The primary job of a bearing buddy is to keep out moisture intrusion.
That cavity of air will expand and contract during normal operation. The bearing buddy maintains positive pressure. During times of contraction, this positive pressure will feed a small amount of grease into the hub, to offset the air contraction,,,,,,,, rather than having moisture sucked into the hub.
This ^^^^. There is a huge misunderstanding out there as to what Bearing Buddies do and how they do it. Lubrication and pushing grease into the bearing is NOT the point, the point is to keep positive pressure inside the hub to help stop water and grit from entering the hub. This has been misunderstood ever since Bearing Buddies came out.
The enemy of boat trailer bearings is NOT lack of lubrication. Utility trailers can run tens of thousands of miles without adding grease. Grease ina sealed hub will stay good practically forever.
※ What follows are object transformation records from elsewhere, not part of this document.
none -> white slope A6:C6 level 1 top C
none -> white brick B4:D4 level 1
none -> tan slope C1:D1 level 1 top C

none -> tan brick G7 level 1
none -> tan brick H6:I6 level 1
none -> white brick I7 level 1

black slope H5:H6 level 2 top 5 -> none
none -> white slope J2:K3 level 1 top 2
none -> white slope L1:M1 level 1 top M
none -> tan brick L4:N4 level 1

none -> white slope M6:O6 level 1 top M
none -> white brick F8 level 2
Boat trailer bearings die because of the grit and water that gets into the hub when the trailer is backed into the water. The water causes rust and the grit causes friction wear. That’s what kills trailer bearings. Once rust and pitting starts, NO AMOUNT of grease-adding will save the bearing.
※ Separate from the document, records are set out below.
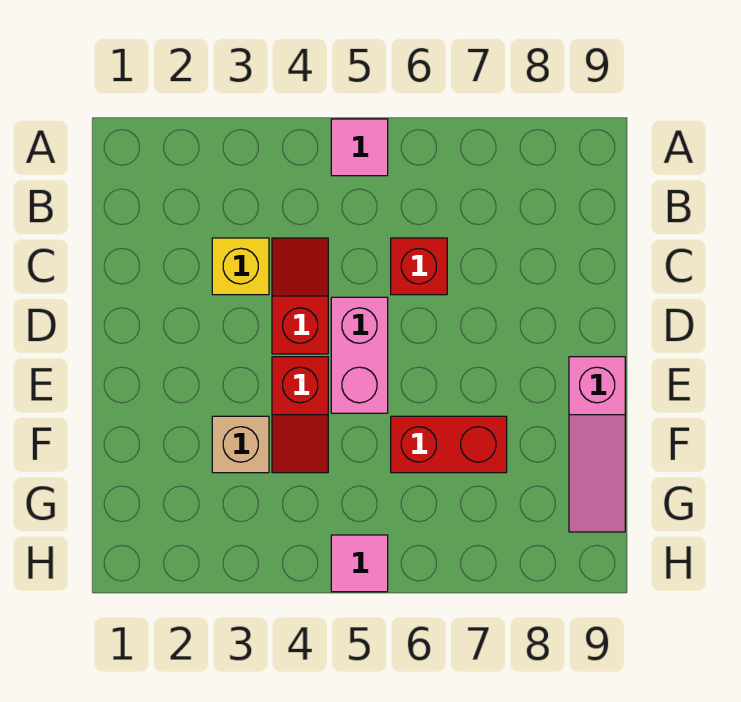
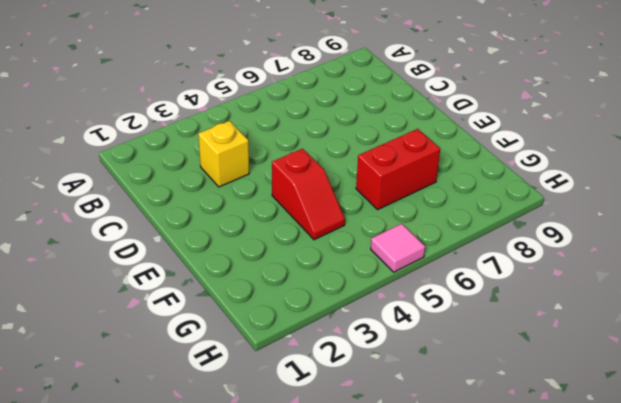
none -> pink tile A5 level 1
none -> red slope C4:D4 level 1 top D

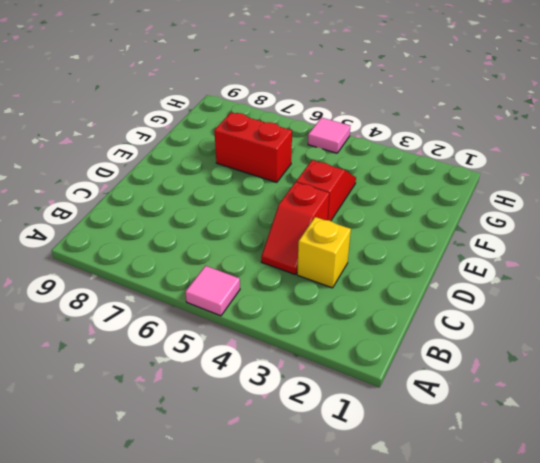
none -> red brick C6 level 1
none -> pink brick D5:E5 level 1

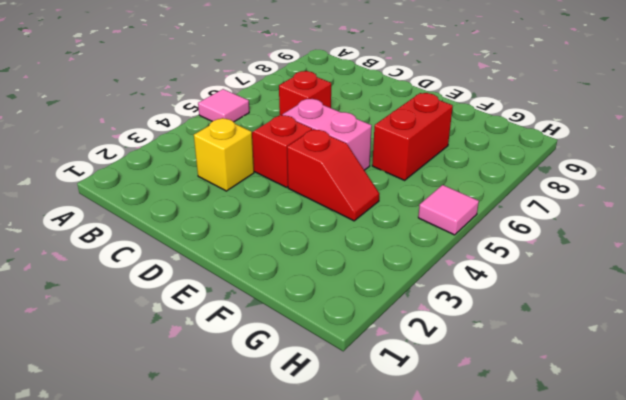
none -> pink slope E9:G9 level 1 top E
none -> tan brick F3 level 1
I switched to Liqui-Lube. They cost about the same and last a long time. I felt guilty after 5 years of not charging bearings, you can them with LL, and took them off. The bearings still looked great. I changed them anyway but I’m sold on LL. With both make sure you get the good inner seals.
Oil bath hubs have a different set of pros and cons, but the enemy is the same. Grit and moisture. Guys want to equate oil bath boat trailer bearings with semi-truck trailer bearings and how long they last. But when’s the last time you saw a truck driver back his semi-trailer deck-deep into a lake?
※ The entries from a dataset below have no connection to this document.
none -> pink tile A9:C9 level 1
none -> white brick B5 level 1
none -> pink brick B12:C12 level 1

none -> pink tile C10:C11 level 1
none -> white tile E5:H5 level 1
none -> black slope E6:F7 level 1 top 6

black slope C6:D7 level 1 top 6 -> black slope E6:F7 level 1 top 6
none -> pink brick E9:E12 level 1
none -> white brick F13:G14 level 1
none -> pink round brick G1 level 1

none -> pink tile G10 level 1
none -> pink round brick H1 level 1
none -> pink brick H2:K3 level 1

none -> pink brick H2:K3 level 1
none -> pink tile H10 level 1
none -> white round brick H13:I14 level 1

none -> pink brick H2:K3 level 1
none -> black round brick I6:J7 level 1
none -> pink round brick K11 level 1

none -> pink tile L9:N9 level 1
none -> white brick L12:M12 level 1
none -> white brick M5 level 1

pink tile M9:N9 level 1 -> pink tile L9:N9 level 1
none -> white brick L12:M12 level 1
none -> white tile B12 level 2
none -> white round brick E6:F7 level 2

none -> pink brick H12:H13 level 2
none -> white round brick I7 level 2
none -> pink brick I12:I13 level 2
Oil bath hubs provide great bearing lubrication, but if grit and moisture get in, there is the same potential for issues with corrosion starting to eat the bearings. Also, when a conventional grease-filled bearing setup has an inner seal go bad, the result is just more water gets in and potentially more grease gets out. Seals going out on an oil-bath hub system means catastrophic bearing failure within a few miles.
Not saying oil bath rigs are good or bad, they are different and have different and more constant maintenance requirements to check for moisture incursion and seals starting to fail. From what I’ve seen of the way the average guy maintains his boat trailer…well…on average guys are better off staying old school.